Ich war vor einigen Jahren als Senior Operations Manager angestellt und habe neben der Leitunger meiner beiden Teams mich um die Optimierung der Logistik gekümmert. Damals gab es Nakiki noch, man hat mit einem Logistikunternehmen im Süden von Berlin zusammengearbeitet und hatte noch kein Lager in China. Neben dem Tagesgeschäft habe ich mich z.B. um die Verlagerung von Cut-Offs auf Postleitzahlengebietsebene gekümmert, Optimierung der Verpackung, Optimierung von Ladehilfsmitteln, physische Artikelumlagerungen, um Laufwege im Lager zu verkürzen oder die Artikelverfügbarkeit zu erhöhen.
Die Kollegen waren offen, herzlich und hilfsbereit. Man konnte seine Probleme und Herausforderungen besprechen und man fand sehr oft eine gangbare Lösung, weil man alle am selben Strang zog.
Geändert hat sich das radikal, als Mitte 2016 ein neuer COO kam, der das Micromanagement perfektioniert hatte, alles wissen wollte und der nie zufrieden war. Ohne Vetragsgrundlage forderte er massive Preissenkungen vom Dienstleister, mehr Output bei weniger Input und (absurderweise) schnellere Verfahren beim Zoll. Gedroht wurde mit Kündigung und Wechsel, auch wenn das völlig hahnebüchen war. Auf einmal war alles zu langsam und zu teuer und ich wurde für einige Monate für vier Tage die Woche nach Berlin geschickt, was die Firma locker 1.000,- bis 1.500,- EUR zusätzlich (und unnötig) pro Woche gekostet hat. Es wurde Hotel, Verpflegung und ein Auto gestellt.

Datensatzeinträge
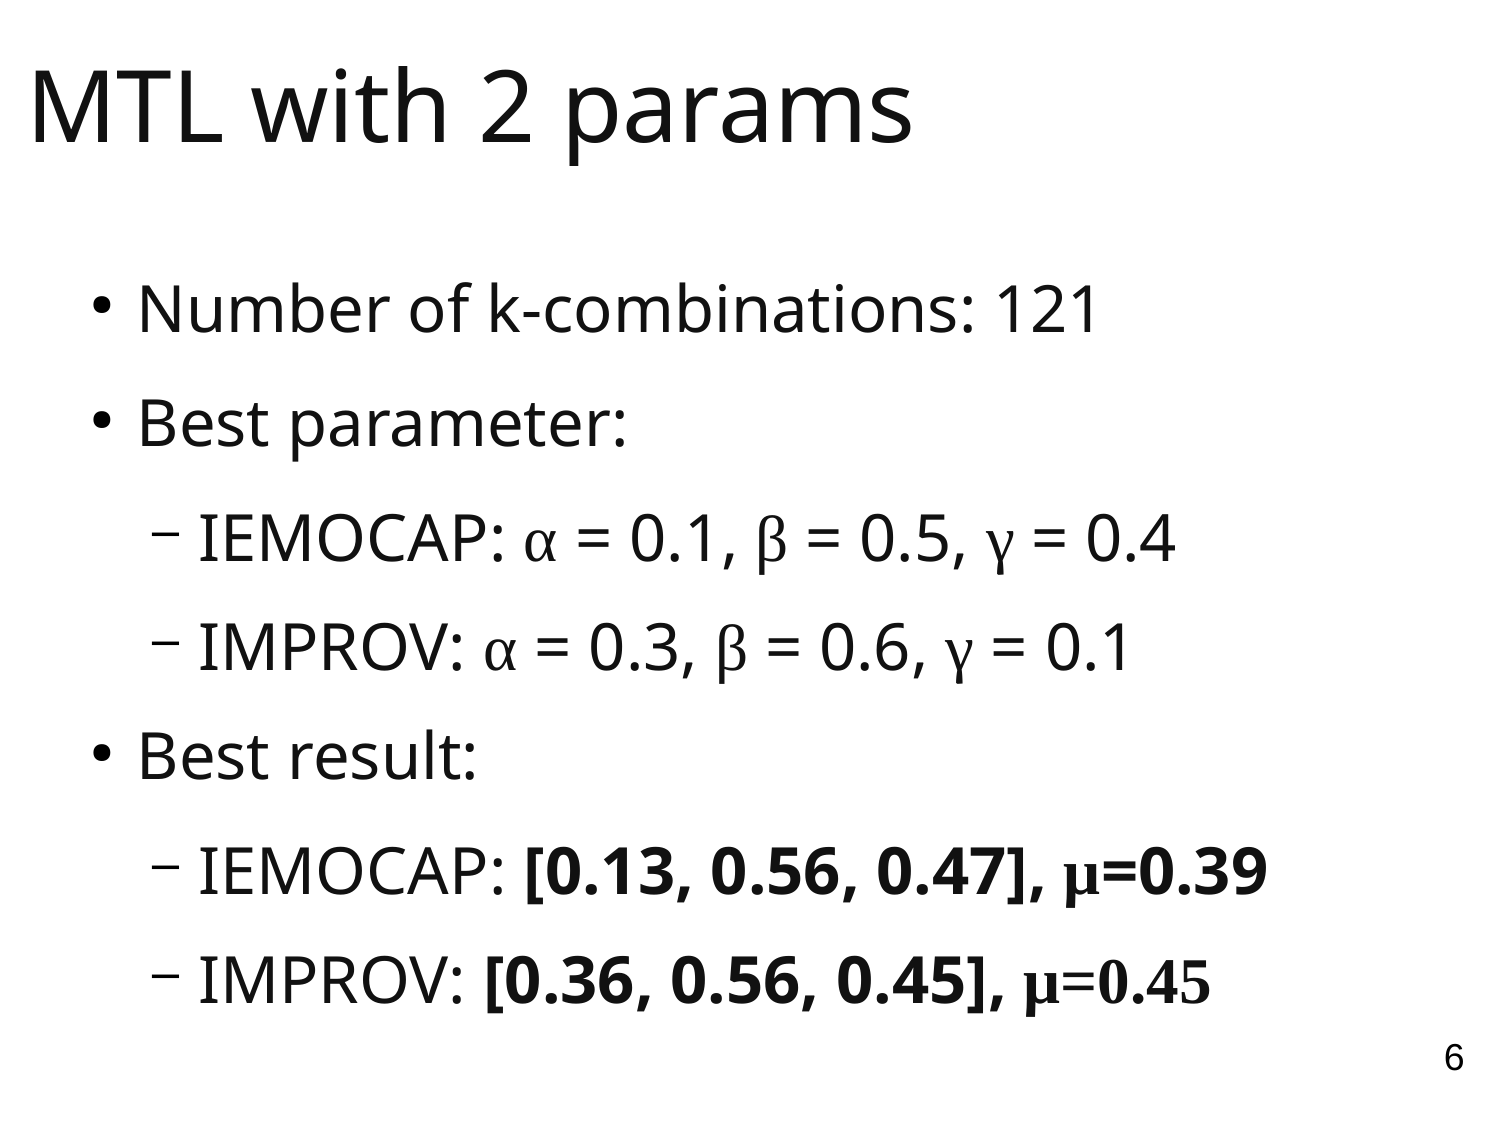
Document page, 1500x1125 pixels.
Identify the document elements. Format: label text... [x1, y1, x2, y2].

list Number of k-combinations: 121 Best parameter: IEMOCAP: α = 0.1, β = 0.5, γ = 0.4 IMPROV: α = 0.3, β = 0.6, γ = 0.1 Best result: IEMOCAP: [0.13, 0.56, 0.47], μ=0.39 IMPROV: [0.36, 0.56, 0.45], μ=0.45 [75, 262, 1425, 1030]
title MTL with 2 params [0, 0, 1500, 207]
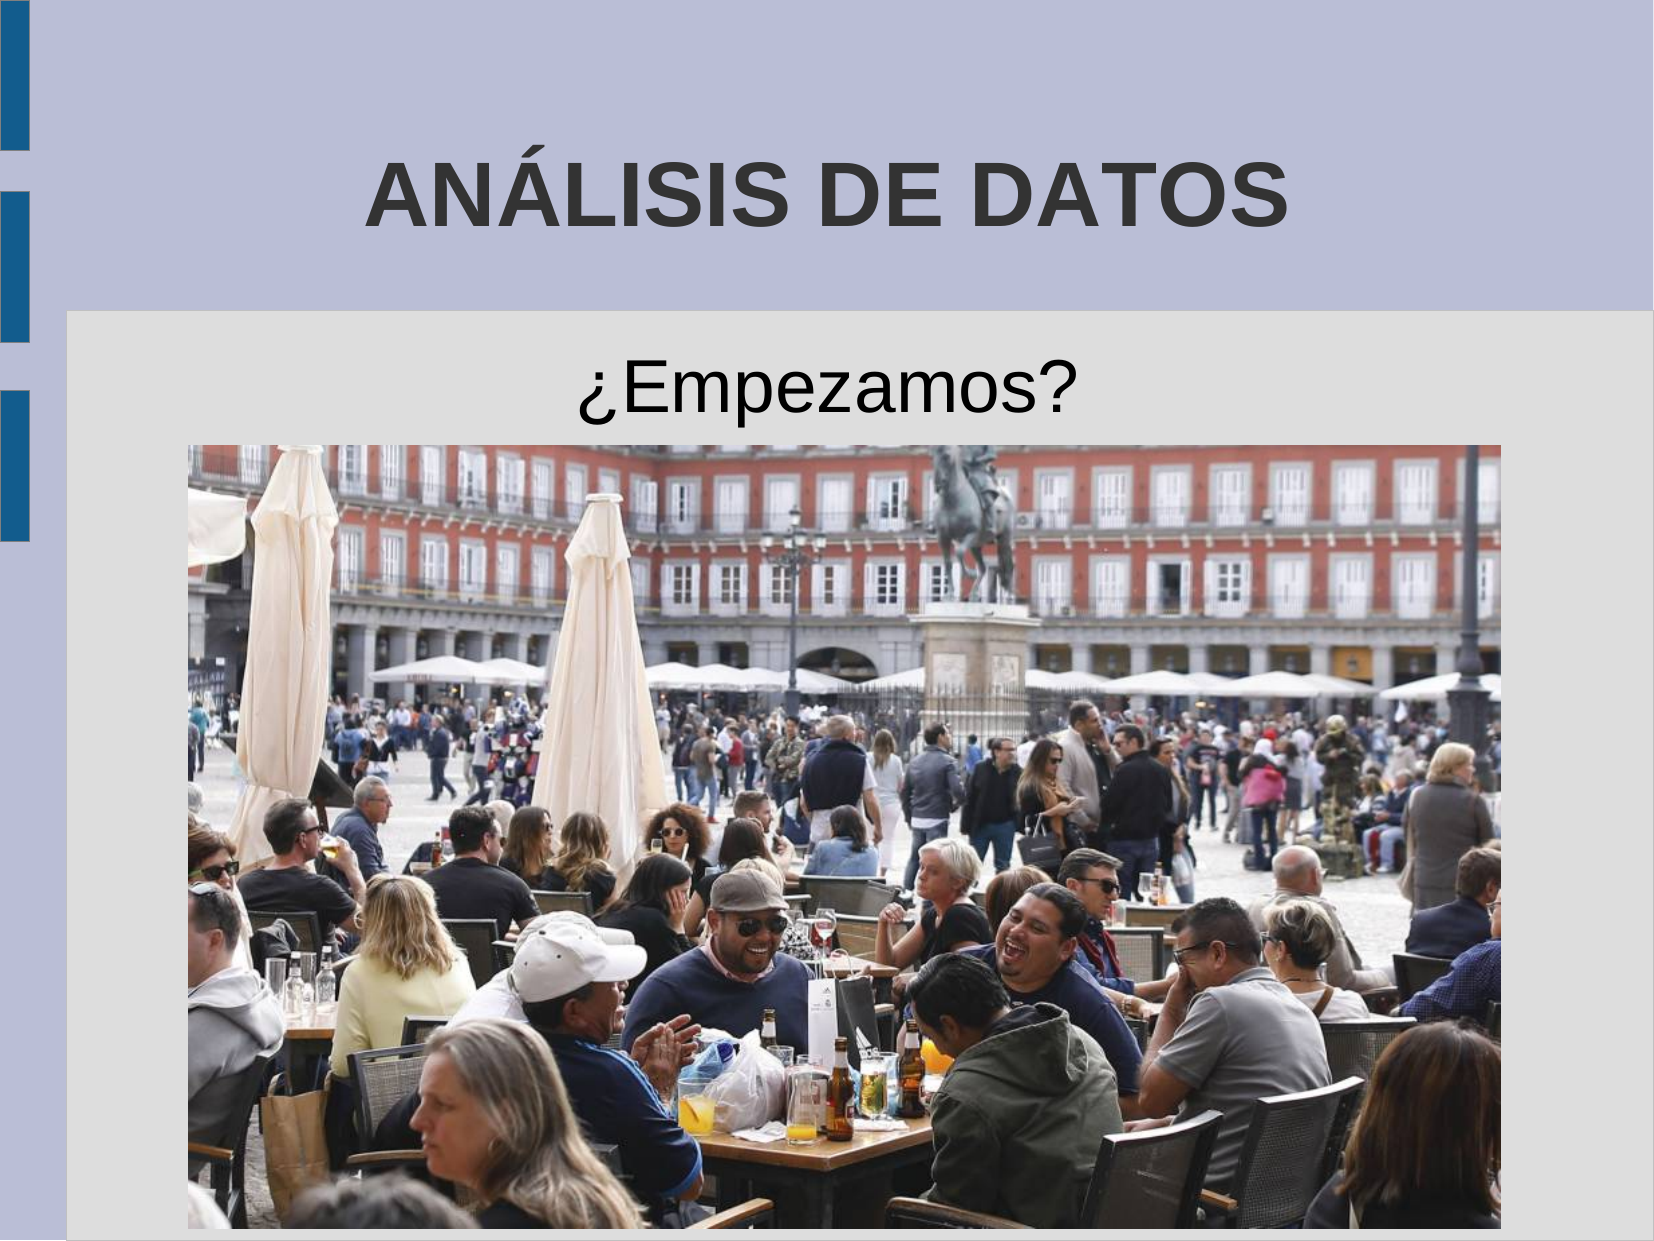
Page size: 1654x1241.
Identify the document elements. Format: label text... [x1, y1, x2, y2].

Aufgaben zur Übung
a – Um welche Aufgaben hat sich die schreibende Person laut Erfahrungsbericht neben dem Tagesgeschäft gekümmert? Nenne alle.
b – Ersetze im Erfahrungsbericht „Logistikunternehmen“ durch „Versanddienstleister“ und schreib dabei alles von „Ich war vor“ bis hinunter zu „Artikelverfügbarkeit zu erhöhen.“ neu.
c – Wann kam laut Erfahrungsbericht der neue COO?
Die Datensätze stehen in keinem Zusammenhang mit dem Erfahrungsbericht.

Erwartete Ergebnisse
a –
- Verlagerung von Cut-Offs auf Postleitzahlengebietsebene
- Optimierung der Verpackung
- Optimierung von Ladehilfsmitteln
- physische Artikelumlagerungen

b –
Ich war vor einigen Jahren als Senior Operations Manager angestellt und habe neben der Leitunger meiner beiden Teams mich um die Optimierung der Logistik gekümmert. Damals gab es Nakiki noch, man hat mit einem Versanddienstleister im Süden von Berlin zusammengearbeitet und hatte noch kein Lager in China. Neben dem Tagesgeschäft habe ich mich z.B. um die Verlagerung von Cut-Offs auf Postleitzahlengebietsebene gekümmert, Optimierung der Verpackung, Optimierung von Ladehilfsmitteln, physische Artikelumlagerungen, um Laufwege im Lager zu verkürzen oder die Artikelverfügbarkeit zu erhöhen.

c – Mitte 2016.